EXERCISE PROMPT —
What lines in the material hold the string "with"? Copy out each of them.

BEGIN DATA LISTING

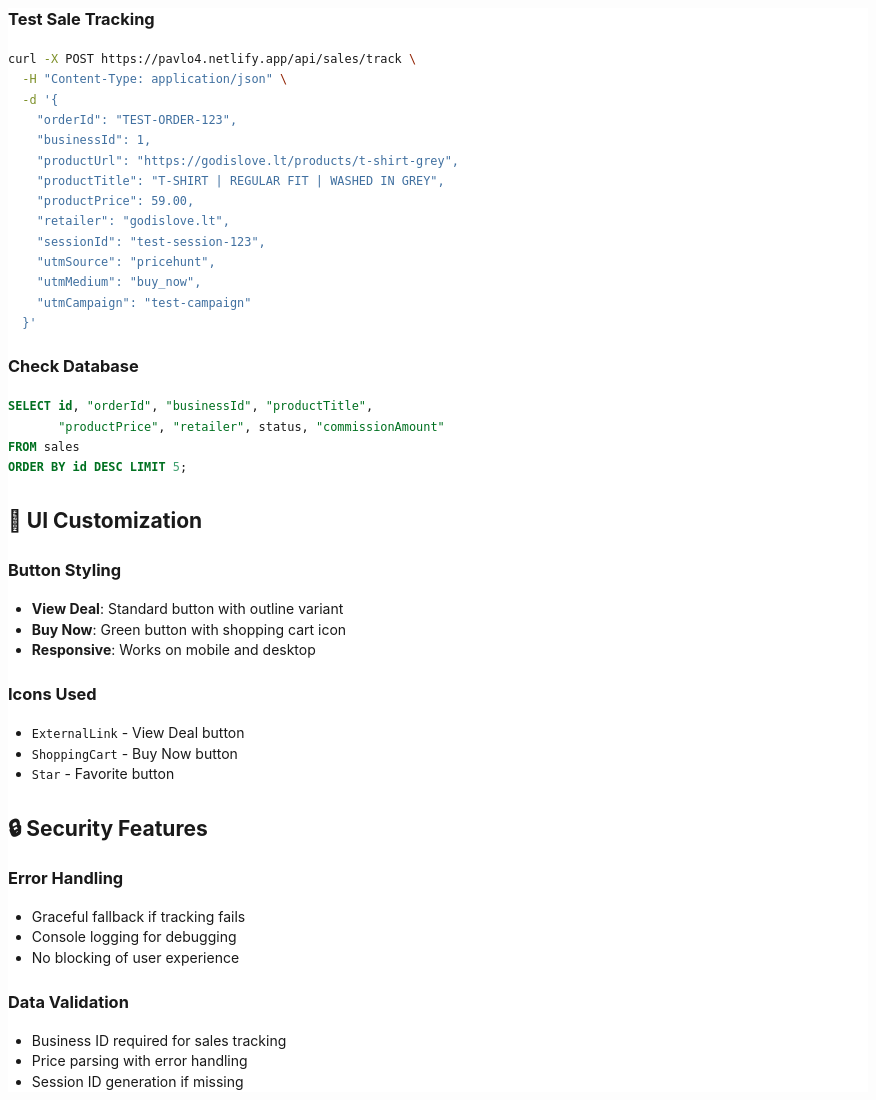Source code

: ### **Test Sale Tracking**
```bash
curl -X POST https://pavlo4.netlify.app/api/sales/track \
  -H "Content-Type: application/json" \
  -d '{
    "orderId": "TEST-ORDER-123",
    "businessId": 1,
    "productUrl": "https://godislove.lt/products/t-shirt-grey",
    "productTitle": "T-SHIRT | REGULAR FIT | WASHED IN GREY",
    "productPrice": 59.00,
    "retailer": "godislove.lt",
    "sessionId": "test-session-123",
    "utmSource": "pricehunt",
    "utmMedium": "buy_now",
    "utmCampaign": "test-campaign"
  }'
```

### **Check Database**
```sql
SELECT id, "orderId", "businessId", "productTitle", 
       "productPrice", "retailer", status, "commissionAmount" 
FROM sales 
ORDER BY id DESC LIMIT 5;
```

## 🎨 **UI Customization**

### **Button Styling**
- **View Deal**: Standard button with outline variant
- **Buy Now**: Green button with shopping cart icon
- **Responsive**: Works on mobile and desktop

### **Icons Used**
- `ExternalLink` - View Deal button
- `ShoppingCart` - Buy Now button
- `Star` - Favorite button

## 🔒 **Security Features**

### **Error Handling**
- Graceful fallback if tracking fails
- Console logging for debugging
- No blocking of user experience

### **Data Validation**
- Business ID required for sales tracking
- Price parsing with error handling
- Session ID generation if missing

END DATA LISTING

ANSWER TO THIS PROBLEM —
- **View Deal**: Standard button with outline variant
- **Buy Now**: Green button with shopping cart icon
- Price parsing with error handling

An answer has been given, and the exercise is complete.